Text under study →
<<<<

The same thing is happening on the Android side.
If you've made a game, it doesn't matter how high quality it is, how many awards it has won, etc.
The only thing that matters is that it's live service, that it doesn't "have an end", that it can drive engagement and perpetual revenue.
Quite a few testimonies from game devs: according to them, Google representatives pretty much told them this.
See also: the requirements to constantly update your app/game even if it's a "finished product" that does not inherently require any updates.
> that costs $5/wk
Allowing weekly subscriptions is so comically evil.
It only exists to trick people into overpaying since 99.99% of subscriptions are priced on a monthly basis, so hopefully you don't notice that it says "wk" instead of "mo".
It’s because no one bothers with pay once apps anymore the only way to get customers is free app and tricking them into a subscription. Entire system raced the price people would pay for iOS software to 0
I get where you're coming from and your examples are egregiously expensive, but do we really want to live in a world where software is valued at a $2 one-time payment? We shouldn't be engaging in a race to the bottom like that.

>>>>

Data to examine →
<<<<

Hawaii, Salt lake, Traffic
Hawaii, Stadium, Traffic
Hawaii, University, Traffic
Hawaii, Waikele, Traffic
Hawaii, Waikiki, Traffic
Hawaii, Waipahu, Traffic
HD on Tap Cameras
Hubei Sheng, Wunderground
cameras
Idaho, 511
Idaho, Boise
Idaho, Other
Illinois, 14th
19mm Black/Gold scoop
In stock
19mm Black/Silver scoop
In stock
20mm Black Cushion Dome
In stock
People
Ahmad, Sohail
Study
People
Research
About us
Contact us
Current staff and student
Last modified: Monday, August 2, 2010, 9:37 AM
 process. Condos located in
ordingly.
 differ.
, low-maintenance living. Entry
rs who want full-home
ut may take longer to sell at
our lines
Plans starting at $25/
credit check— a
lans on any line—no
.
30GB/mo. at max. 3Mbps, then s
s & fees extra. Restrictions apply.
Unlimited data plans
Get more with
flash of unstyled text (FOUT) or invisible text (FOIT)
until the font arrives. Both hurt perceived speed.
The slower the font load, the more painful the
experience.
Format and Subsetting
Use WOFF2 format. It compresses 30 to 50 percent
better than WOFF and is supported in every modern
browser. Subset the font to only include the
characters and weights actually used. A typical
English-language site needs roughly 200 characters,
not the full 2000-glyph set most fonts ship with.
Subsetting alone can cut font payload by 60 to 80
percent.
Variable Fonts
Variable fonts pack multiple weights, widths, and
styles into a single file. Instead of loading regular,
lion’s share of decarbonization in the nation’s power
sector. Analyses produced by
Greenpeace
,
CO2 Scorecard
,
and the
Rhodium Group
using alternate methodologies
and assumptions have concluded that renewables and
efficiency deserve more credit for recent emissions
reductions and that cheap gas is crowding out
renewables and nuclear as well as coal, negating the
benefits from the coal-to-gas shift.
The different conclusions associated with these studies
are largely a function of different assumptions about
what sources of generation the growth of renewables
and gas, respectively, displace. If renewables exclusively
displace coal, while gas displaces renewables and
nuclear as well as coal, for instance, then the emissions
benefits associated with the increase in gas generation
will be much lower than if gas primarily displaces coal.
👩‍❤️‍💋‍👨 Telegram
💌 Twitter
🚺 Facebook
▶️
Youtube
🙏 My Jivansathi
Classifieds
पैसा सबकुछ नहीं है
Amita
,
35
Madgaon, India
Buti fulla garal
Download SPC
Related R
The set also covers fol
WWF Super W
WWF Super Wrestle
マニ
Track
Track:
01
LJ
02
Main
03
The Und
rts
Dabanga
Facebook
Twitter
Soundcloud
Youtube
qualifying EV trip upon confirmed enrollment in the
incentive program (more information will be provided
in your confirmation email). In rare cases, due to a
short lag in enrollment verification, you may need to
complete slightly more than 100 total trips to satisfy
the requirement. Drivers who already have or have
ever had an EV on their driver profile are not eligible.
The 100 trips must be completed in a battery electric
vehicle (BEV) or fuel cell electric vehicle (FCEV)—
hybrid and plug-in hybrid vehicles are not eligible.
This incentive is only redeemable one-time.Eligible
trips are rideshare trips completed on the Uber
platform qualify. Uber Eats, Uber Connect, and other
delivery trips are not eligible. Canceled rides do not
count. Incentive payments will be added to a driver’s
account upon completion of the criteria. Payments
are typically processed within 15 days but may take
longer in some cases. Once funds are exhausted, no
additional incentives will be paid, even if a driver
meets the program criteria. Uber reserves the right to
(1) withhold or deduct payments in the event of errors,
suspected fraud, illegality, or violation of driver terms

>>>>

Work instruction 1 → Which words or phrases does the app store discussion put inside double quotation marks?
Work instruction 2 → What share of subscriptions does the app store discussion say are priced on a monthly basis?

Result 1 → "have an end", "finished product", "wk", "mo"

Result 2 → 99.99%